Boogie (Michael Rourke) is another of these seemingly lost causes. He works days at a beauty parlor, but his real life is gambling, chasing women. He goes to law school part-time, but it's really no big deal. When he's forced to give up law school to work in a home repair shop, he tells his future boss that it's all right, since he was only going to law school as a come-on to girls, anyway.
The most confused of the whole lot, however, seems to be Eddie (Steve Guttenberg); a smiling, easy-going Baltimore Colts fan. He has decided to tie the knot, but, in a hilarious bit of Americana (which rings amazingly true), agrees to marry the woman in question only if she can pass a mammoth 100-question football trivia quiz, with questions like what the team colors were of teams before the formation of the National Football League. He says the test is to insure that they'll have something to talk about when they're married, but it appears more like a matter of entering a frightening stage of adulthood, and falling back on the only thing he can count on--football.
THE INCREDIBLE THING about their little world is just how self-contained it all is. The men all listen to the same music and debate the merits of Sinatra vs. Mathis. They go to the same movie theaters on the weekend, date the same women, and of course all meet up again at the diner to compare notes.
Some of the funniest, most touching scenes are when the guys realize that there's some kind of a world out there, outside of Baltimore. They see a Bergman film and struggle with the symbolism. "I've been to Atlantic City hundreds of times, and I've never seen death walking on the beach," one of them says, but even if they seem a bit slow at times, one can almost feel them growing up all the same. When Boogie and Eddie are driving along and meet up with a suave, sophisticated horseback rider, who's the kind of self-assured, intelligent woman they seem never to have seen before, Boogie exclaims. "Do you ever get the feeling there's something going on we don't know about?"

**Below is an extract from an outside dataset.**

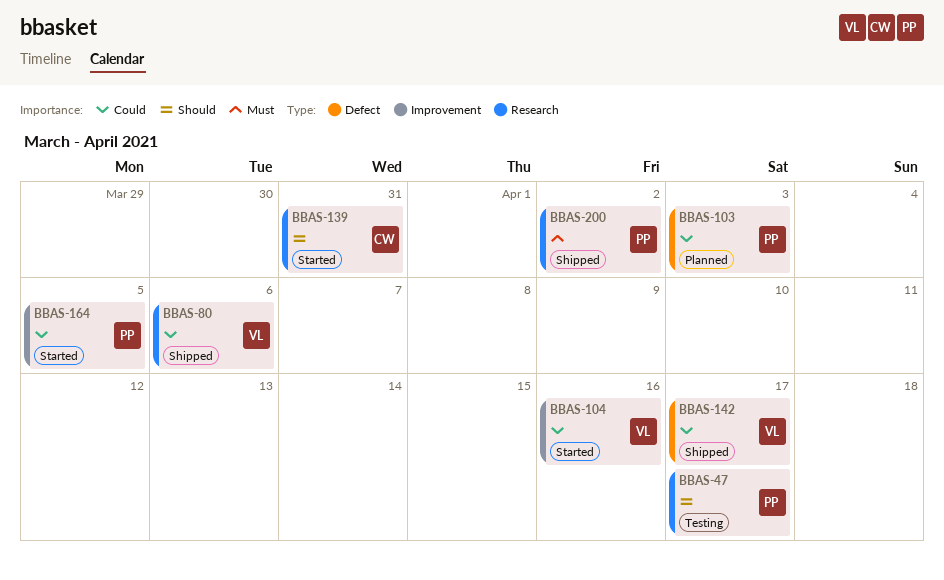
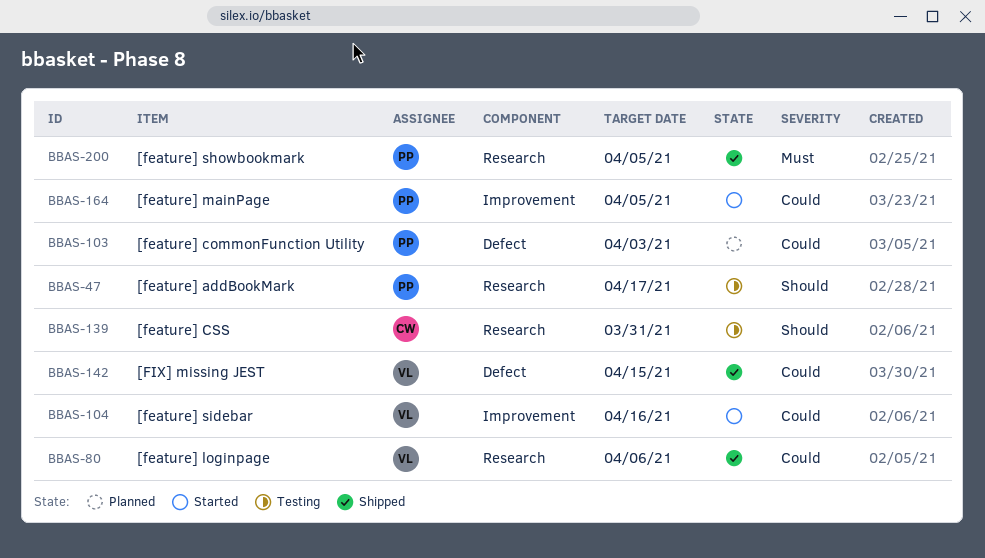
BBAS-139, status: Started -> Testing
BBAS-142, due: Apr 17 -> Apr 15
BBAS-200, due: Apr 2 -> Apr 5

Of course, that's the whole point of growing up, and by the end of the movie you get the firm impression that there's a lot less getting by the guys. In the final scene, when Eddie and his girlfriend finally do get married, owing to her prodigious performance on the football trivia quiz, the bridal bouquet falls on the table where the guys are sitting. The ending is just the right bit upbeat. These guys are going to grow up; they'll somehow make it out of this world all right. Just look at what happened to Barry Levinson--he got out and made it to Hollywood, where he put together this wise, introspective, totally four-star diner.